### About this exercise
Your reply should hold every entry below exactly as written and none of the pictures.

### Exercise input
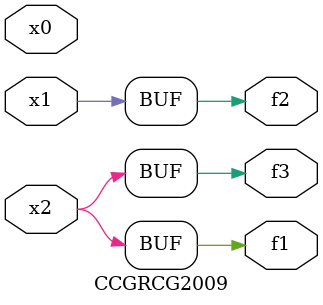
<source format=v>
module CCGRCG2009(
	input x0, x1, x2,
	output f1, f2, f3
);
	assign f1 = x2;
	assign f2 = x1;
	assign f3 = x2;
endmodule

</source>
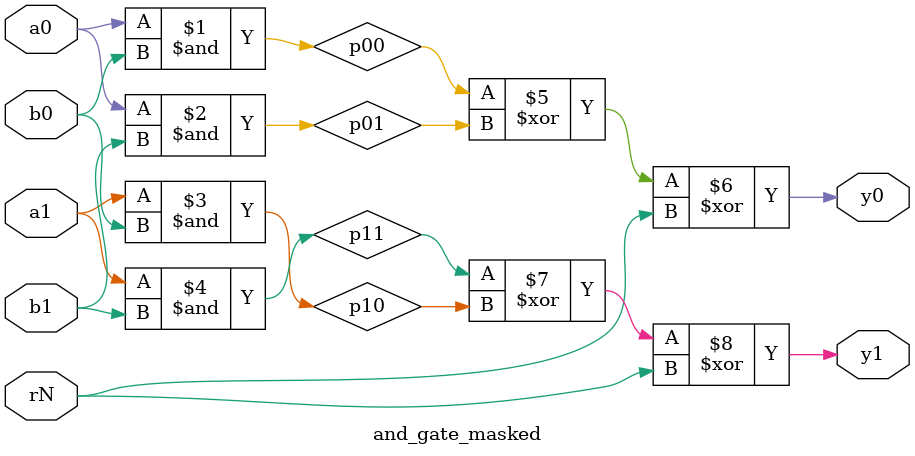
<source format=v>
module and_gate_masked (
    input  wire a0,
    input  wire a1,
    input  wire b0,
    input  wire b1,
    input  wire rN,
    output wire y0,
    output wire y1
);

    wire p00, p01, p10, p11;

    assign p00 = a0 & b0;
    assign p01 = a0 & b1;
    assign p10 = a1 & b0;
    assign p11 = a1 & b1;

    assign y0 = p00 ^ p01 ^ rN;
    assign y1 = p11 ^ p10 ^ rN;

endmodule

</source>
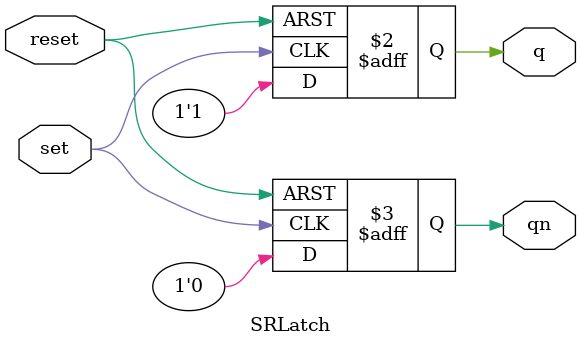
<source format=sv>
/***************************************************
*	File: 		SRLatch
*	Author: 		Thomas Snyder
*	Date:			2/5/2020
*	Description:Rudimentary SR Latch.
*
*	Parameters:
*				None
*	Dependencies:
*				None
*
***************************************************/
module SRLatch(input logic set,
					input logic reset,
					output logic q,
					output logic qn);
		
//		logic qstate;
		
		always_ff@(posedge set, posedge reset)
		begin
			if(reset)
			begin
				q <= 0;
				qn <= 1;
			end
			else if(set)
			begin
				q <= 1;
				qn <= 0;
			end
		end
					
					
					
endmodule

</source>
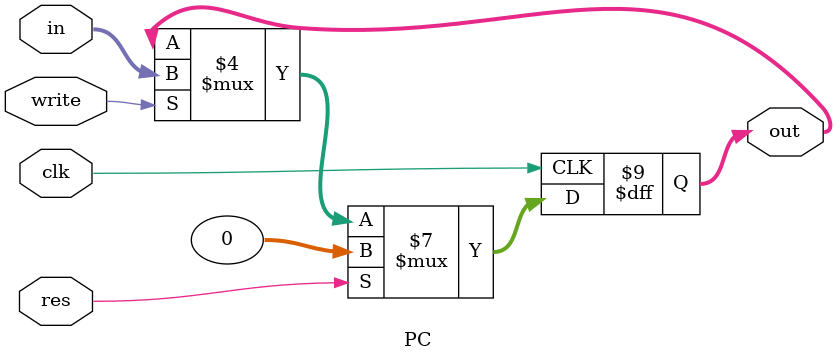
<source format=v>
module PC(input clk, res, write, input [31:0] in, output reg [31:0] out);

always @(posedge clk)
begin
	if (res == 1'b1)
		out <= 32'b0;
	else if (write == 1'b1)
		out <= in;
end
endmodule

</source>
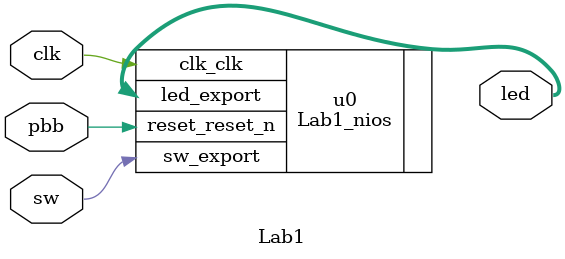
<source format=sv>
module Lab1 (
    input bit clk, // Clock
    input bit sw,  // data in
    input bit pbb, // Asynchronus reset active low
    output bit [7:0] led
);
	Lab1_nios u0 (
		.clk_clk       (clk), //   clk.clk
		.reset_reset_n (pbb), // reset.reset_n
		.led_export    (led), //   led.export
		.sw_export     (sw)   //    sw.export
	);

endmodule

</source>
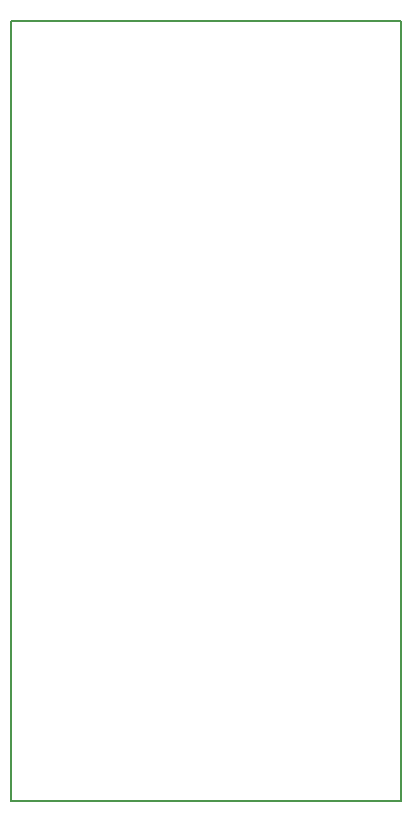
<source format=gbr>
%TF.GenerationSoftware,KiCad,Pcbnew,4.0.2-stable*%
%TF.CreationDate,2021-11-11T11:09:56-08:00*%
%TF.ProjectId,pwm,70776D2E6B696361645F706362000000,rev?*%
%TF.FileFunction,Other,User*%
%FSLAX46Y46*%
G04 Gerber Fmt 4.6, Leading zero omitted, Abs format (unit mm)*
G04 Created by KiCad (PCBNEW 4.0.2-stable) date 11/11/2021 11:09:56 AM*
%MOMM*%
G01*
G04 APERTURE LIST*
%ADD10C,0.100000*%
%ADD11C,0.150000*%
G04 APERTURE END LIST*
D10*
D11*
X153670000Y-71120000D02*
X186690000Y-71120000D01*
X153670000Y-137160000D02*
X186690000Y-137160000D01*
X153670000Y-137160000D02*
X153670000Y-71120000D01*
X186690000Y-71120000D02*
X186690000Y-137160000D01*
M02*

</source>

### Answer below
<source format=v>
module CCGRCG2009(
	input x0, x1, x2,
	output f1, f2, f3
);
	assign f1 = x2;
	assign f2 = x1;
	assign f3 = x2;
endmodule

</source>
<source format=v>
module and_gate_masked (
    input  wire a0,
    input  wire a1,
    input  wire b0,
    input  wire b1,
    input  wire rN,
    output wire y0,
    output wire y1
);

    wire p00, p01, p10, p11;

    assign p00 = a0 & b0;
    assign p01 = a0 & b1;
    assign p10 = a1 & b0;
    assign p11 = a1 & b1;

    assign y0 = p00 ^ p01 ^ rN;
    assign y1 = p11 ^ p10 ^ rN;

endmodule

</source>
<source format=sv>
/***************************************************
*	File: 		SRLatch
*	Author: 		Thomas Snyder
*	Date:			2/5/2020
*	Description:Rudimentary SR Latch.
*
*	Parameters:
*				None
*	Dependencies:
*				None
*
***************************************************/
module SRLatch(input logic set,
					input logic reset,
					output logic q,
					output logic qn);
		
//		logic qstate;
		
		always_ff@(posedge set, posedge reset)
		begin
			if(reset)
			begin
				q <= 0;
				qn <= 1;
			end
			else if(set)
			begin
				q <= 1;
				qn <= 0;
			end
		end
					
					
					
endmodule

</source>
<source format=v>
module PC(input clk, res, write, input [31:0] in, output reg [31:0] out);

always @(posedge clk)
begin
	if (res == 1'b1)
		out <= 32'b0;
	else if (write == 1'b1)
		out <= in;
end
endmodule

</source>
<source format=sv>
module Lab1 (
    input bit clk, // Clock
    input bit sw,  // data in
    input bit pbb, // Asynchronus reset active low
    output bit [7:0] led
);
	Lab1_nios u0 (
		.clk_clk       (clk), //   clk.clk
		.reset_reset_n (pbb), // reset.reset_n
		.led_export    (led), //   led.export
		.sw_export     (sw)   //    sw.export
	);

endmodule

</source>
<source format=gbr>
%TF.GenerationSoftware,KiCad,Pcbnew,4.0.2-stable*%
%TF.CreationDate,2021-11-11T11:09:56-08:00*%
%TF.ProjectId,pwm,70776D2E6B696361645F706362000000,rev?*%
%TF.FileFunction,Other,User*%
%FSLAX46Y46*%
G04 Gerber Fmt 4.6, Leading zero omitted, Abs format (unit mm)*
G04 Created by KiCad (PCBNEW 4.0.2-stable) date 11/11/2021 11:09:56 AM*
%MOMM*%
G01*
G04 APERTURE LIST*
%ADD10C,0.100000*%
%ADD11C,0.150000*%
G04 APERTURE END LIST*
D10*
D11*
X153670000Y-71120000D02*
X186690000Y-71120000D01*
X153670000Y-137160000D02*
X186690000Y-137160000D01*
X153670000Y-137160000D02*
X153670000Y-71120000D01*
X186690000Y-71120000D02*
X186690000Y-137160000D01*
M02*

</source>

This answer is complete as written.